Als junger Schmock war mein Berufswunsch Autodrom-Ausparker. Einer von diesen verwegenen Fahrgeschäftlern werden, die tollkühn auf die stehenden Stromschiffchen springen und allzu zögerlichen Fahrgästen von hinten über die Arme greifen, um so das Gefährt behände aus der Parklücke zu reversieren. Eine Hand am Lenkrad, eine an der Fahnenstange und die engen Bluejeanstaschen prall gefüllt mit Jetons. Ruhepuls: 60 Schläge pro Minute. Im Hintergrund pumpt „Tarzan Boy“, „Vamos a la Playa“ oder irgendein anderer Italo-Disco-Hit. Die Ausparker waren für mich die verruchten Prinzen der modernen Unterhaltungsindustrie.

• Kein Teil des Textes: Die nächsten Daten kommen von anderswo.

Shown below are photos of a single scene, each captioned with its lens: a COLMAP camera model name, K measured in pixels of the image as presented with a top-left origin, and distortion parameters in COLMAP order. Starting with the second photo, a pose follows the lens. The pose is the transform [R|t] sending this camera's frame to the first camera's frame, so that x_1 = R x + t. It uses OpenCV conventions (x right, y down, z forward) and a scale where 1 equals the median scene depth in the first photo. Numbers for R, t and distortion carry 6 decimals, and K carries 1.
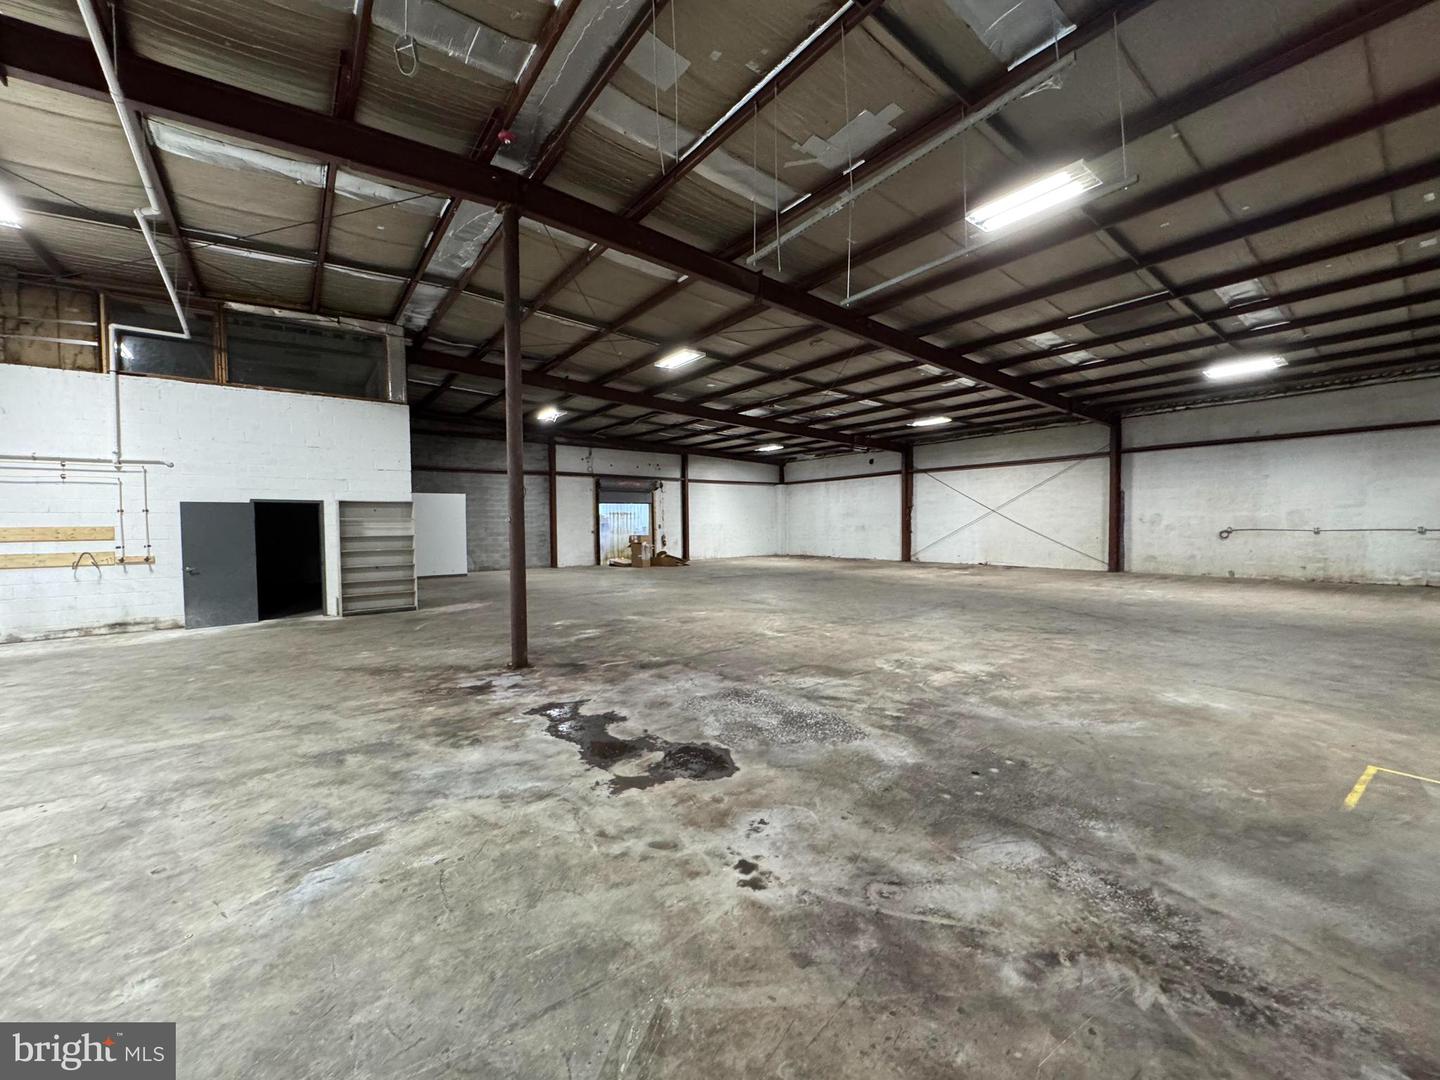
lens RADIAL K [[566.6, 0, 711.2], [0, 566.6, 540.9], [0, 0, 1]] dist [-0.010418, 0.000008]
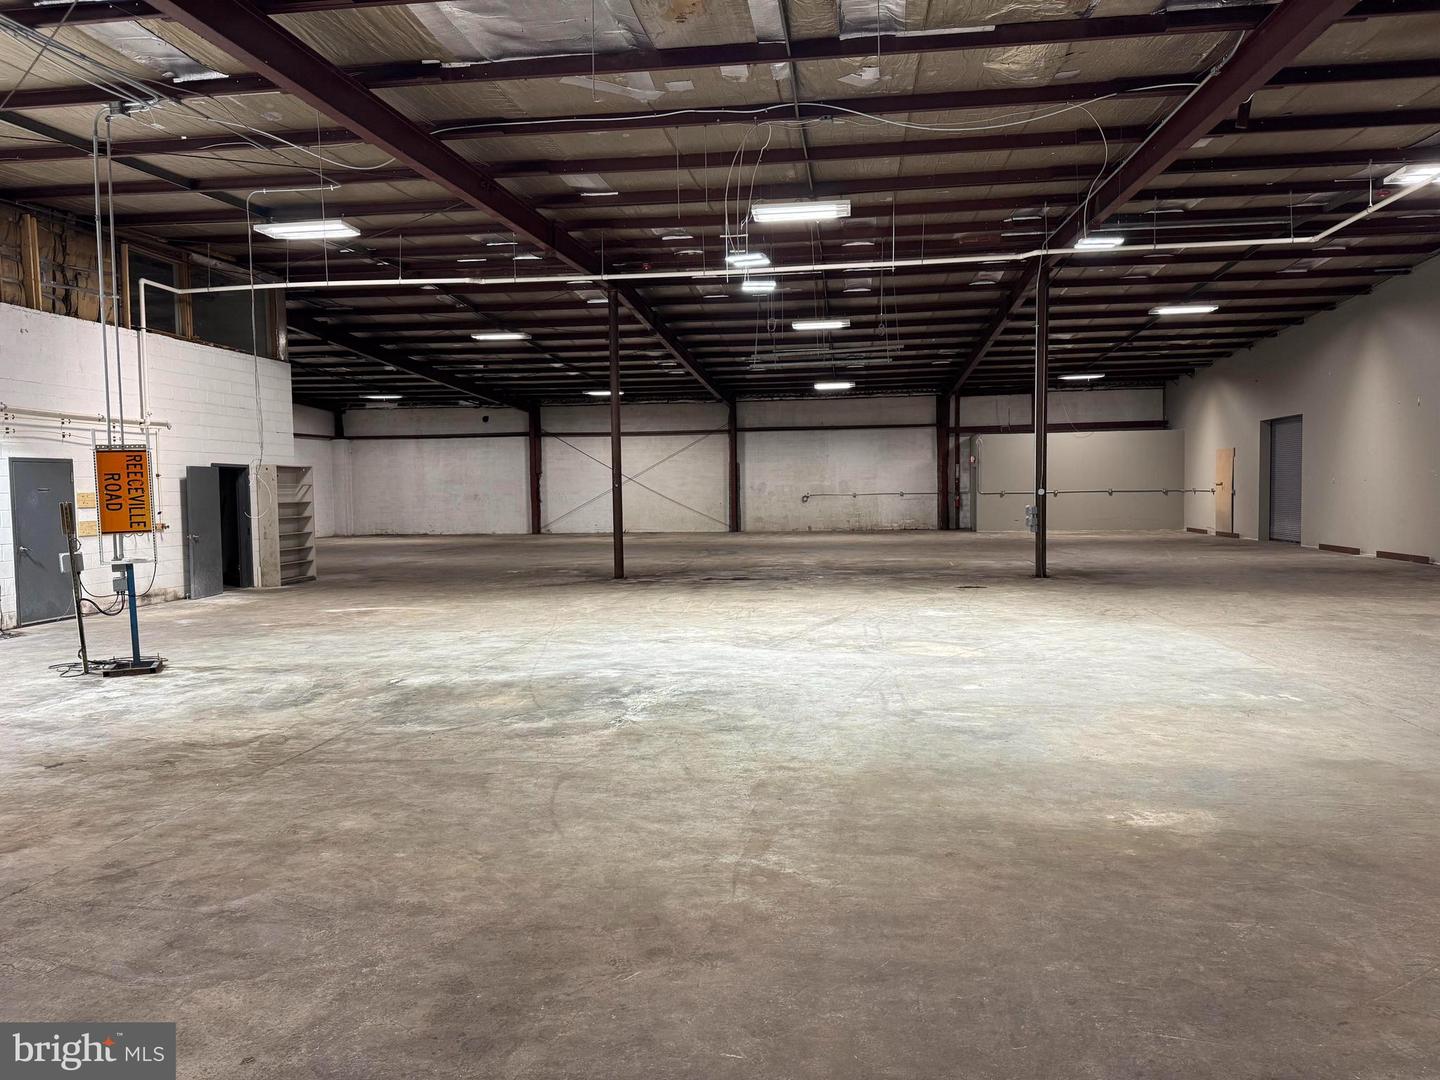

Kleiner biografischer Spoiler: Aus der schaustellerischen Glamour-Karriere wurde nichts. Ist im Nachhinein vielleicht auch gut so. It’s a young man’s game after all. Will heißen: Es gibt mit Sicherheit würdevollere Möglichkeiten beruflich zu altern, als mit Ende 40 am Rummelplatz von Autoscooter zu Autoscooter zu hüpfen.
Trotz dieses beruflichen Reifenplatzers ist mir die Liebe zum Autodrom geblieben wie ein chronisches Peitschenschlagsyndrom. Wenn ich heute im Wiener Prater an den einschlägigen Fahrgeschäften vorbeigehe, schießt mir der fabulöse Autodrom-Lifestyle sofort in die Glieder. Es riecht wie damals. Nach Zuckerwatte, nach Billigparfüm, nach Hubba Bubba Kirsche, nach Karambolage, nach Clerasil, nach elektrischem Knistern und nach sexuellem Erwachen. Nur die Musik ist ein bisschen neuer. Und die Ausparker sehen so unverschämt jung aus. Was ist passiert? Waren die früher nicht alle viel älter als ich?
Ach Autodrom, Du ewig junge, ewig wilde Trash-Muse, wo sind all die Jahre hin?